Giving Putin an off-ramp could require a painful, protracted negotiating process, potentially leading to accusations that the United States is feeding Ukraine to the Russian wolf.

Building a cross-aisle coalition in Washington won’t be easy, either.

On Tuesday, as discussions on a bipartisan bill to penalize Russia broke down, the best Congress could cobble together was a statement expressing solidarity with Ukraine. Two of the holdouts were Cotton and Sen. Ted Cruz, R-Texas, both of whom harbor presidential ambitions. Senate Republicans introduced their own punitive legislation — the Never Yielding Europe’s Territory, or NYET Act, a rhetorical flourish in the form of a bill that would halt Nord Stream 2, a Baltic Sea gas pipeline meant to bypass Ukraine.

The proposal was a reminder that Republicans have a megaphone but no real responsibility. And in an election year, national security can get political in a hurry.

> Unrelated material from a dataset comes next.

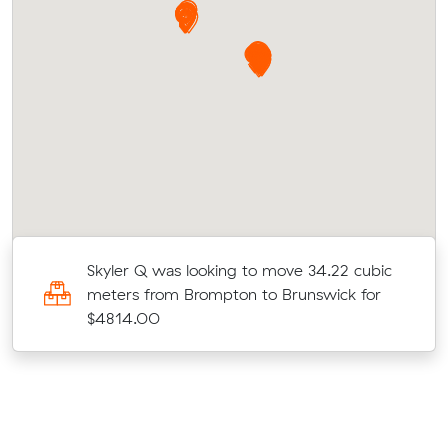
c
Skyler Q was looking to move 34.22 cubic
meters from Brompton to Brunswick for
$4814.00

Don’t Expect a Ukraine Bump

Historically, any effect that foreign crises have on public opinion tends to be ephemeral.

After John F. Kennedy led the United States out of the Cuban missile crisis, his approval rating soared to 76%. By the time of his assassination a year later, it had fallen to the upper 50s. George H.W. Bush’s approval rating reached 89% after the first Gulf War, but it sank to 29% as the economy slumped, and he lost reelection to Bill Clinton. Killing Osama bin Laden bought Barack Obama about a month of buoyant poll numbers, at most.

But when things go wrong abroad, the damage to a president’s credibility can be devastating. Lyndon B. Johnson declined to run for reelection after the Tet Offensive in Vietnam helped drive his approval ratings into the mid-30s. The seizure of U.S. hostages in Iran paralyzed Jimmy Carter, contributing to his defeat in 1980. And although George W. Bush was reelected in 2004, Iraq haunted the remainder of his presidency.

David Axelrod, a former senior adviser to Obama, said that Biden has been “very smart, strong and deliberate” on Ukraine. “Even as most Americans are focused closer to home,” he added, “‘smart, strong and deliberate’ are welcome adjectives for this president after a challenging six months.”

Should Putin gain the upper hand, though, history’s judgment could be harsh. And even if things go well, some question the wisdom of devoting so much attention to a region that represents the geopolitical past, not its future.

“We have to focus on China,” said Elbridge Colby, a former Pentagon official in the Trump administration. “The military situation in Asia is increasingly acute, and we’re way behind. Russia’s a secondary issue.”